For state leaders, there is the fundamental question: Are donkeys worth more to a developing economy dead or alive?
“Most of the people in my community are small-scale farmers and they use the donkeys to sell their goods,” says Steve. He was saving money from selling water to pay for school fees to study medicine.
Faith Burden, who is the head vet at the Donkey Sanctuary, says that the animals are “absolutely intrinsic” to rural life in many parts of the world. These are strong, adaptable animals. “A donkey will be able to go for perhaps 24 hours without drinking and can rehydrate very quickly without any problems.”
But for all their qualities, donkeys do not breed easily or quickly. So, campaigners fear that if the trade is not curtailed, donkey populations will continue to shrink, depriving more of the poorest people of a lifeline and a companion.
Mr. Onyango explains: “We never bred our donkeys for mass slaughter.”
Prof Johnston says that donkeys have “carried the poor” for millennia. “They carry children, women. They carried Mary when she was pregnant with Jesus,” she says.
Women and girls, she adds, bear the brunt of the loss when an animal is taken. “Once the donkey is gone, then the women become the donkey again,” she explains. And there is a bitter irony in that because Ejiao is marketed primarily to wealthier Chinese women.
It is a remedy that is thousands of years old and believed to have numerous benefits from strengthening the blood to aiding sleep and boosting fertility. But it was a 2011 Chinese TV show called Empresses in the Palace – a fictional tale of an imperial court – that raised the remedy’s profile.
“It was clever product placement,” explains Prof Johnston. “The women in the show consumed Ejiao every day to stay beautiful and healthy – for their skin and their fertility. It became this product of elite femininity. Ironically, that’s now destroying many African women’s lives.”
Steve, who is 24, is worried that, when he loses his donkeys, he will lose control over his life and livelihood. “I’m just stranded now,” he says.
Working with a local animal welfare charity in Nairobi, the charity Brooke is working to find donkeys for young people – like Steve – who need them to access work and education.
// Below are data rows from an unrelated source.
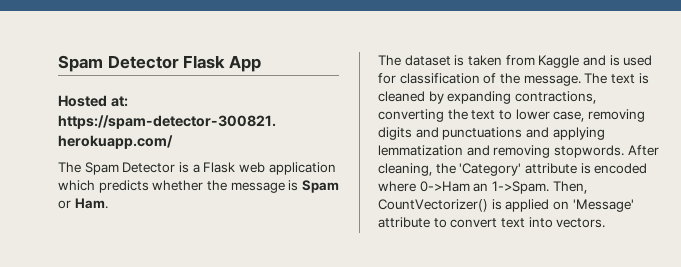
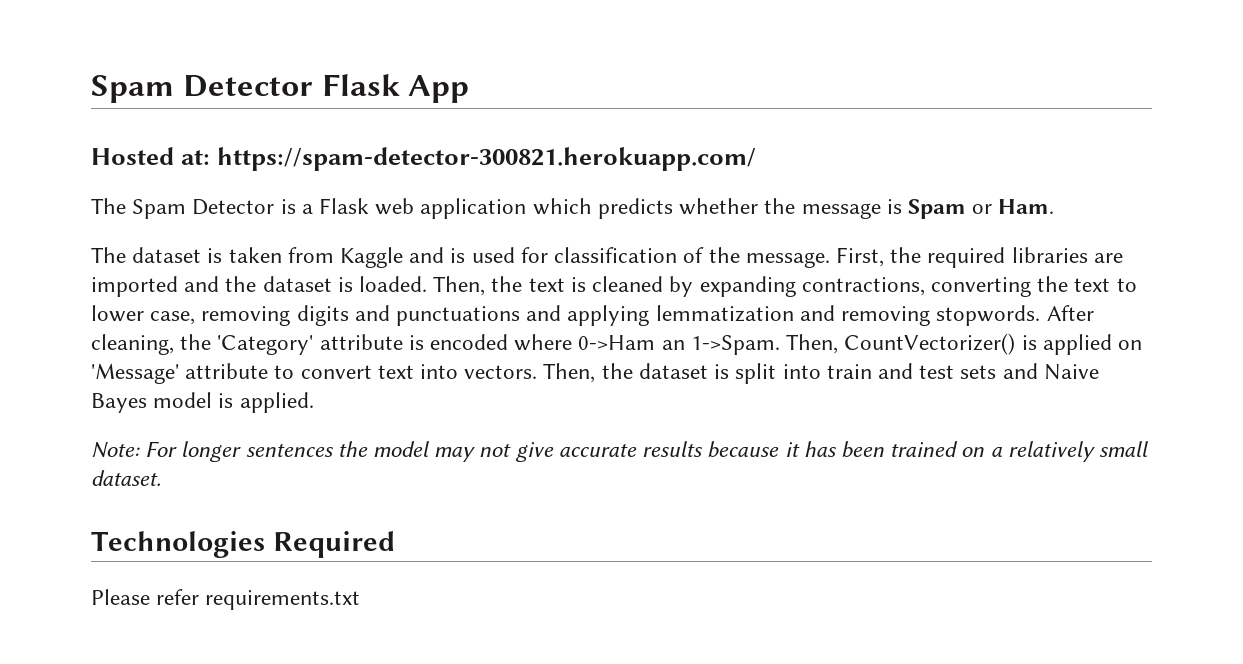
[584,73,608,84] The -> [835,247,1123,268] [91,276,523,297] First, the required libraries are imported and the dataset is loaded. Then, the
(606, 223) none -> [543,363,1099,384] [91,392,314,413] [91,441,1149,462] [91,470,161,486] [91,531,395,558] [91,589,361,610] Then, the dataset is split into train and test sets and Naive Bayes model is applied. // Note: For longer sentences the model may not give accurate results because it has been trained on a relatively small dataset. // Technologies Required // Please refer requirements.txt

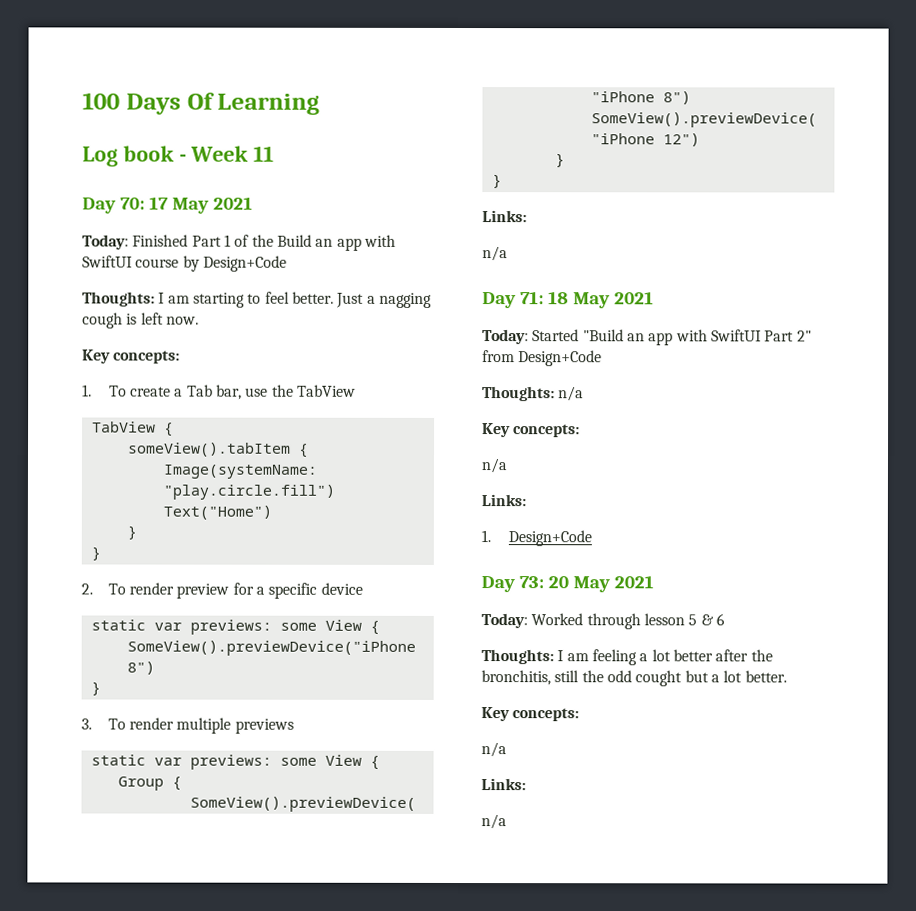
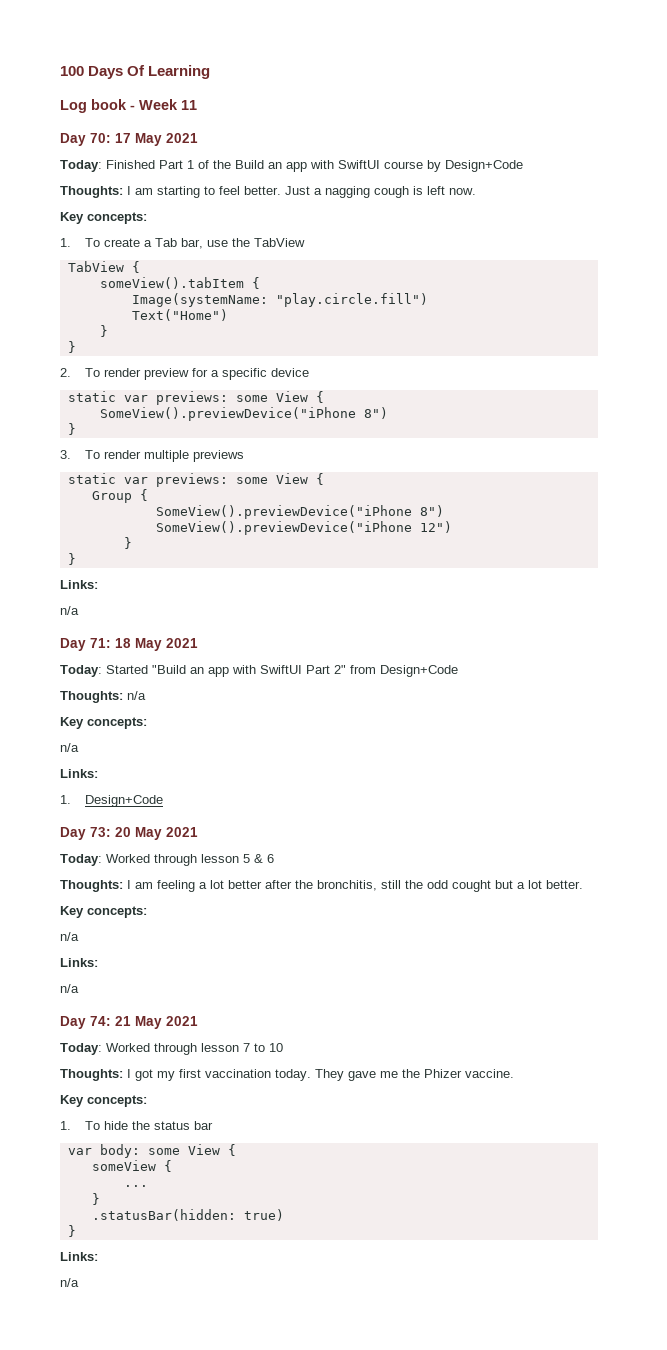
(507, 822) none -> [60,1016,198,1029] [60,1043,283,1055] [60,1069,514,1081] [60,1095,147,1107] [60,1121,213,1130] [67,1144,236,1158] [91,1160,172,1172] [123,1185,148,1187] [91,1193,100,1205] [91,1209,284,1221] [67,1225,76,1237] [60,1252,98,1261] [60,1278,79,1287] // Day 74: 21 May 2021 // Today: Worked through lesson 7 to 10 // Thoughts: I got my first vaccination today. They gave me the Phizer vaccine. // Key concepts: // 1. To hide the status bar // var body: some View { // someView { // ... // } // .statusBar(hidden: true) // } // Links: // n/a

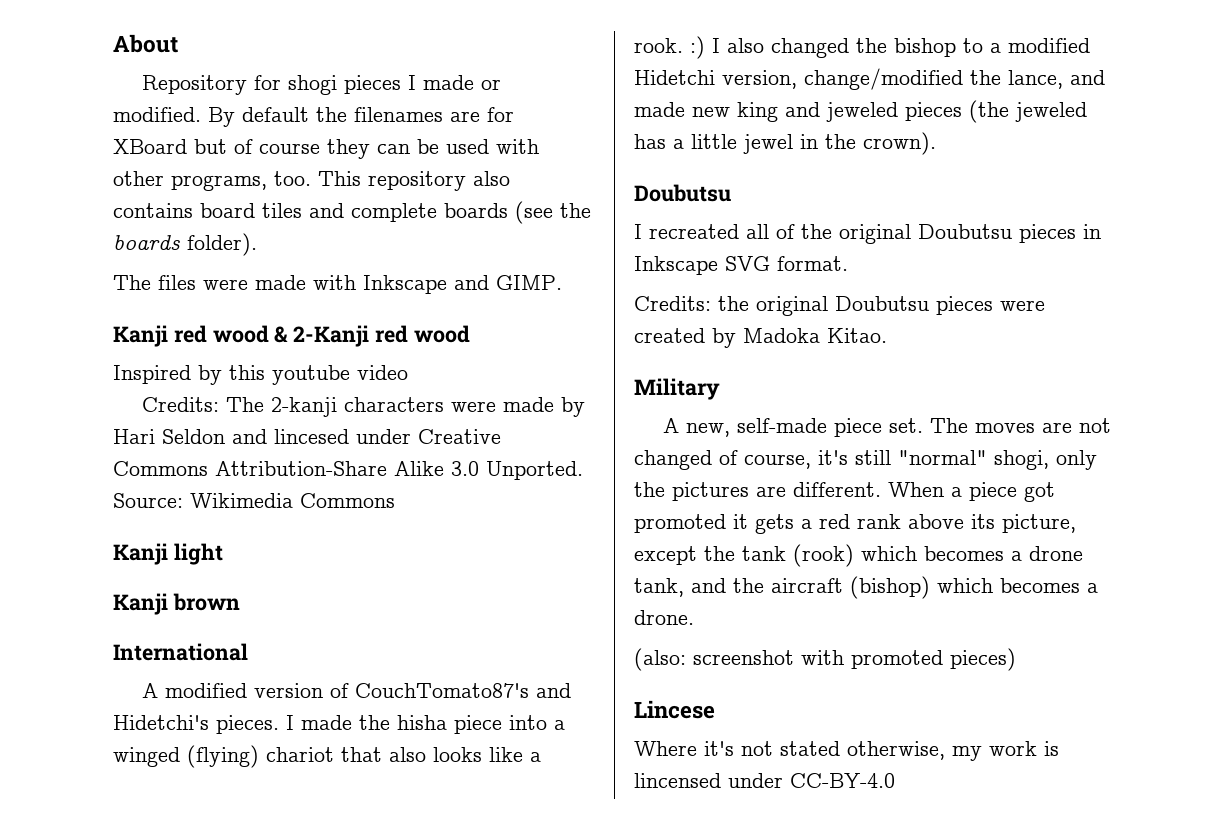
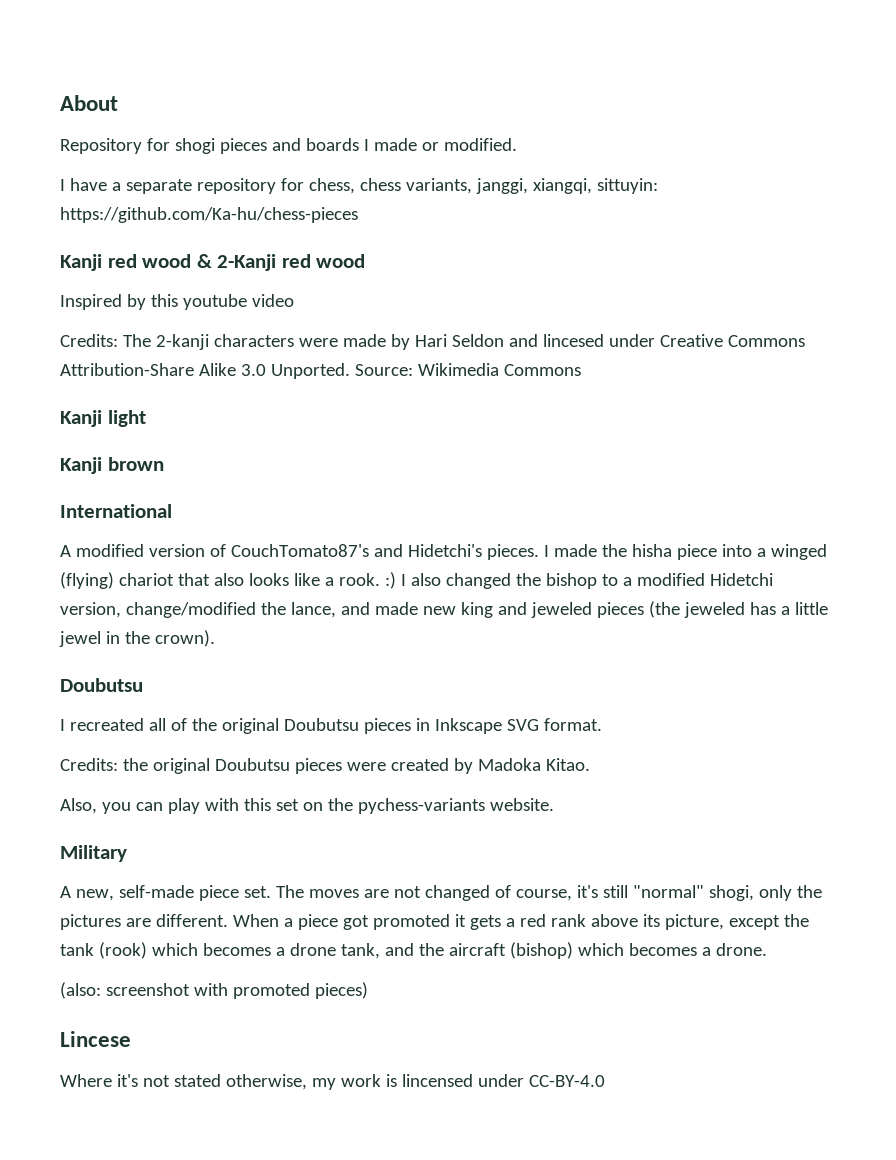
(401, 84) none -> [271,138,359,151] and boards
[208,107,514,127] [113,139,539,159] [113,171,510,191] [113,201,591,224] [113,233,257,256] [113,275,562,294] By default the filenames are for XBoard but of course they can be used with other programs, too. This repository also contains board tiles and complete boards (see the boards folder). // The files were made with Inkscape and GIMP. -> [60,178,658,194] [60,207,358,223] // I have a separate repository for chess, chess variants, janggi, xiangqi, sittuyin: https://github.com/Ka-hu/chess-pieces
(887, 335) none -> [60,798,554,814] // Also, you can play with this set on the pychess-variants website.

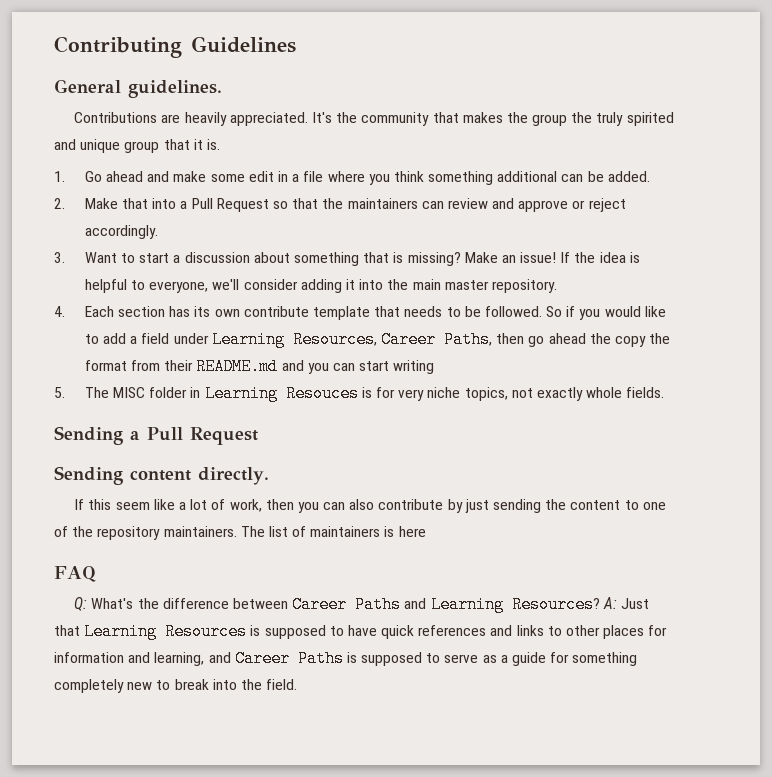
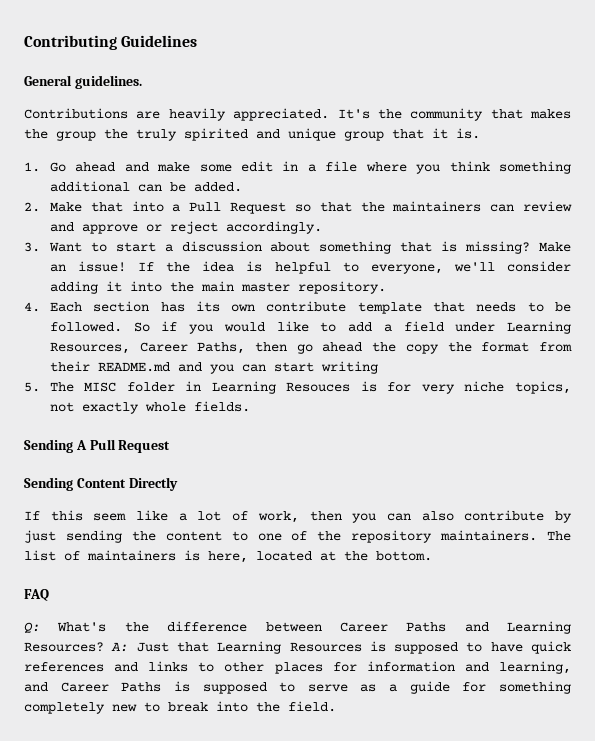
[130,431,140,440] a -> [75,440,87,450] A
[130,467,269,485] content directly. -> [76,477,178,491] Content Directly
[398,526,426,537] here -> [208,551,432,563] here, located at the bottom.

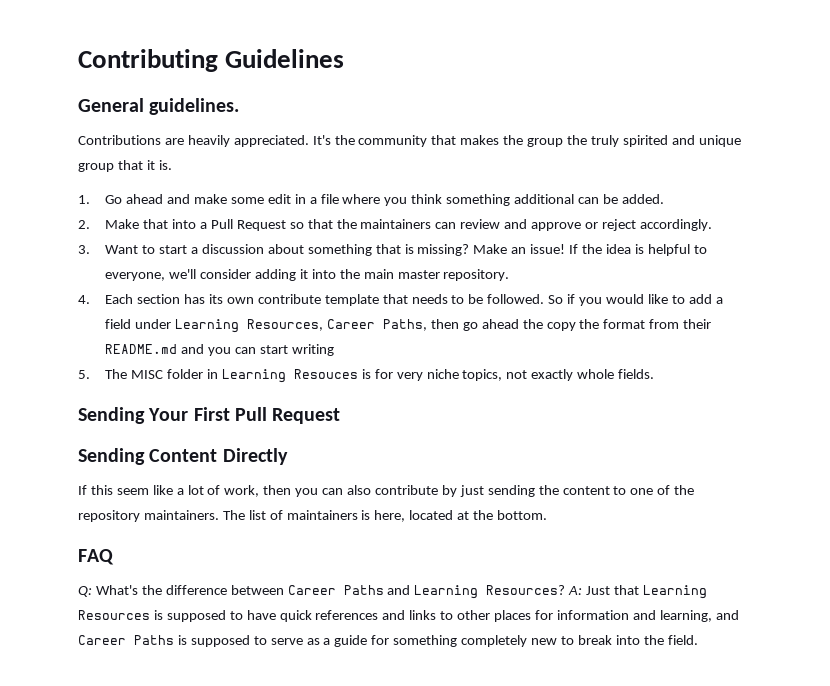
[75,440,87,450] A -> [148,407,230,421] Your First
Janneke Merkx, from the Donkey Sanctuary, says the more countries that put legislation in place to protect their donkeys, “the more difficult it will get”.
“What we’d like to see is for Ejiao companies to stop importing donkey skins altogether and invest in sustainable alternatives – like cellular agriculture (producing collagen in labs). There are already safe and effective ways to do that.”
Faith Burden, the Donkey Sanctuary’s deputy chief executive, calls the donkey skin trade “unsustainable and inhumane”.
“They’re being stolen, potentially walked hundreds of miles, held in a crowded pen and then slaughtered in full view of other donkeys,” she says. “They need us to speak up against this.”
Brooke has now given Steve a new donkey, a female that he has named Joy Lucky because he feels lucky and joyful to have her.
“I know that she will help me achieve my dreams,” he says. “And I’ll make sure that she is protected.” (BBC).